(Set task) Reproduce all of the data exactly.

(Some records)
BEGIN
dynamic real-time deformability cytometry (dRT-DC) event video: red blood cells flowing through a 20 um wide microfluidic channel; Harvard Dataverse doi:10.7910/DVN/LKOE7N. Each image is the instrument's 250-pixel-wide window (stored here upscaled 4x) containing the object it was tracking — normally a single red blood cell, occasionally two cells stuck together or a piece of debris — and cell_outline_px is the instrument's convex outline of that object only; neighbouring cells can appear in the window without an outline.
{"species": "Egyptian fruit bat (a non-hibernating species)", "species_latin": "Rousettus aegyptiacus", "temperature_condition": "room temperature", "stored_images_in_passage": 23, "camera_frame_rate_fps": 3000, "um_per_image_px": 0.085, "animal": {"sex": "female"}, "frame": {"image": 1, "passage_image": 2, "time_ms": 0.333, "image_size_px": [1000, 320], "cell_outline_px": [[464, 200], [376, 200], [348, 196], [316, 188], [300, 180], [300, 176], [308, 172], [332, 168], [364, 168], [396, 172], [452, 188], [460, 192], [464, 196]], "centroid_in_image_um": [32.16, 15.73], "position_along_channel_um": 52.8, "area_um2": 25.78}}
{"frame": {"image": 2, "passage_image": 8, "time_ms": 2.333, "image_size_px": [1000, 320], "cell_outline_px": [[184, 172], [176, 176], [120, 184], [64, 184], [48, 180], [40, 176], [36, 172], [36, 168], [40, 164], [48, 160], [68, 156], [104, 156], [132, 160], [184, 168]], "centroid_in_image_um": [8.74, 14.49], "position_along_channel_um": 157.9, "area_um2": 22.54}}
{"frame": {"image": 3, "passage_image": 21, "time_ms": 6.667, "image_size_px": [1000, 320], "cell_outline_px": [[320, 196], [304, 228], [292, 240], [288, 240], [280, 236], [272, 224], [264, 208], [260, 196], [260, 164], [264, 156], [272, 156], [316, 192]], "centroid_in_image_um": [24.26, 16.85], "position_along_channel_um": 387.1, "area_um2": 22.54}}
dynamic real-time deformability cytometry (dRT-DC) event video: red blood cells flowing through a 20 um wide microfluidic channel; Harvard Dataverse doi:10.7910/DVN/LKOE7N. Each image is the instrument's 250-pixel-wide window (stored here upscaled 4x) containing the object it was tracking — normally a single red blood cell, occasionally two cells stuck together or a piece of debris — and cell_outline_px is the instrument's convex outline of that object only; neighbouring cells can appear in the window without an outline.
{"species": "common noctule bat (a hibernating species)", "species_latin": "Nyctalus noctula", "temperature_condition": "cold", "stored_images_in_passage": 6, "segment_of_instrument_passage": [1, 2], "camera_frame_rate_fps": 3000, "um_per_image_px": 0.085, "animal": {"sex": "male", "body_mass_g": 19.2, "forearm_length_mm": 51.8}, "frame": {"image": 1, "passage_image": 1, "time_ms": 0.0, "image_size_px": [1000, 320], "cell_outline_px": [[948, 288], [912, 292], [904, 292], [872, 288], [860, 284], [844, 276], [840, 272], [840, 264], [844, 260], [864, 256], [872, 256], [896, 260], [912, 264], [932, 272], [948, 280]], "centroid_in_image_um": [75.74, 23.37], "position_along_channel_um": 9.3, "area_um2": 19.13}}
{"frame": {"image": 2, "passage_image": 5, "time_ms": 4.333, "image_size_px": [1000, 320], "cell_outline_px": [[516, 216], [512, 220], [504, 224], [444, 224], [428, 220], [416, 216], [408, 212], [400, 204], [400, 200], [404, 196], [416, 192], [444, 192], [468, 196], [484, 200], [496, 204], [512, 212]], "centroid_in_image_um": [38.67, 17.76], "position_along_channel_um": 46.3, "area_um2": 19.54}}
END
(Written answer)
dynamic real-time deformability cytometry (dRT-DC) event video: red blood cells flowing through a 20 um wide microfluidic channel; Harvard Dataverse doi:10.7910/DVN/LKOE7N. Each image is the instrument's 250-pixel-wide window (stored here upscaled 4x) containing the object it was tracking — normally a single red blood cell, occasionally two cells stuck together or a piece of debris — and cell_outline_px is the instrument's convex outline of that object only; neighbouring cells can appear in the window without an outline.
{"species": "Egyptian fruit bat (a non-hibernating species)", "species_latin": "Rousettus aegyptiacus", "temperature_condition": "room temperature", "stored_images_in_passage": 23, "camera_frame_rate_fps": 3000, "um_per_image_px": 0.085, "animal": {"sex": "female"}, "frame": {"image": 1, "passage_image": 2, "time_ms": 0.333, "image_size_px": [1000, 320], "cell_outline_px": [[464, 200], [376, 200], [348, 196], [316, 188], [300, 180], [300, 176], [308, 172], [332, 168], [364, 168], [396, 172], [452, 188], [460, 192], [464, 196]], "centroid_in_image_um": [32.16, 15.73], "position_along_channel_um": 52.8, "area_um2": 25.78}}
{"frame": {"image": 2, "passage_image": 8, "time_ms": 2.333, "image_size_px": [1000, 320], "cell_outline_px": [[184, 172], [176, 176], [120, 184], [64, 184], [48, 180], [40, 176], [36, 172], [36, 168], [40, 164], [48, 160], [68, 156], [104, 156], [132, 160], [184, 168]], "centroid_in_image_um": [8.74, 14.49], "position_along_channel_um": 157.9, "area_um2": 22.54}}
{"frame": {"image": 3, "passage_image": 21, "time_ms": 6.667, "image_size_px": [1000, 320], "cell_outline_px": [[320, 196], [304, 228], [292, 240], [288, 240], [280, 236], [272, 224], [264, 208], [260, 196], [260, 164], [264, 156], [272, 156], [316, 192]], "centroid_in_image_um": [24.26, 16.85], "position_along_channel_um": 387.1, "area_um2": 22.54}}
dynamic real-time deformability cytometry (dRT-DC) event video: red blood cells flowing through a 20 um wide microfluidic channel; Harvard Dataverse doi:10.7910/DVN/LKOE7N. Each image is the instrument's 250-pixel-wide window (stored here upscaled 4x) containing the object it was tracking — normally a single red blood cell, occasionally two cells stuck together or a piece of debris — and cell_outline_px is the instrument's convex outline of that object only; neighbouring cells can appear in the window without an outline.
{"species": "common noctule bat (a hibernating species)", "species_latin": "Nyctalus noctula", "temperature_condition": "cold", "stored_images_in_passage": 6, "segment_of_instrument_passage": [1, 2], "camera_frame_rate_fps": 3000, "um_per_image_px": 0.085, "animal": {"sex": "male", "body_mass_g": 19.2, "forearm_length_mm": 51.8}, "frame": {"image": 1, "passage_image": 1, "time_ms": 0.0, "image_size_px": [1000, 320], "cell_outline_px": [[948, 288], [912, 292], [904, 292], [872, 288], [860, 284], [844, 276], [840, 272], [840, 264], [844, 260], [864, 256], [872, 256], [896, 260], [912, 264], [932, 272], [948, 280]], "centroid_in_image_um": [75.74, 23.37], "position_along_channel_um": 9.3, "area_um2": 19.13}}
{"frame": {"image": 2, "passage_image": 5, "time_ms": 4.333, "image_size_px": [1000, 320], "cell_outline_px": [[516, 216], [512, 220], [504, 224], [444, 224], [428, 220], [416, 216], [408, 212], [400, 204], [400, 200], [404, 196], [416, 192], [444, 192], [468, 196], [484, 200], [496, 204], [512, 212]], "centroid_in_image_um": [38.67, 17.76], "position_along_channel_um": 46.3, "area_um2": 19.54}}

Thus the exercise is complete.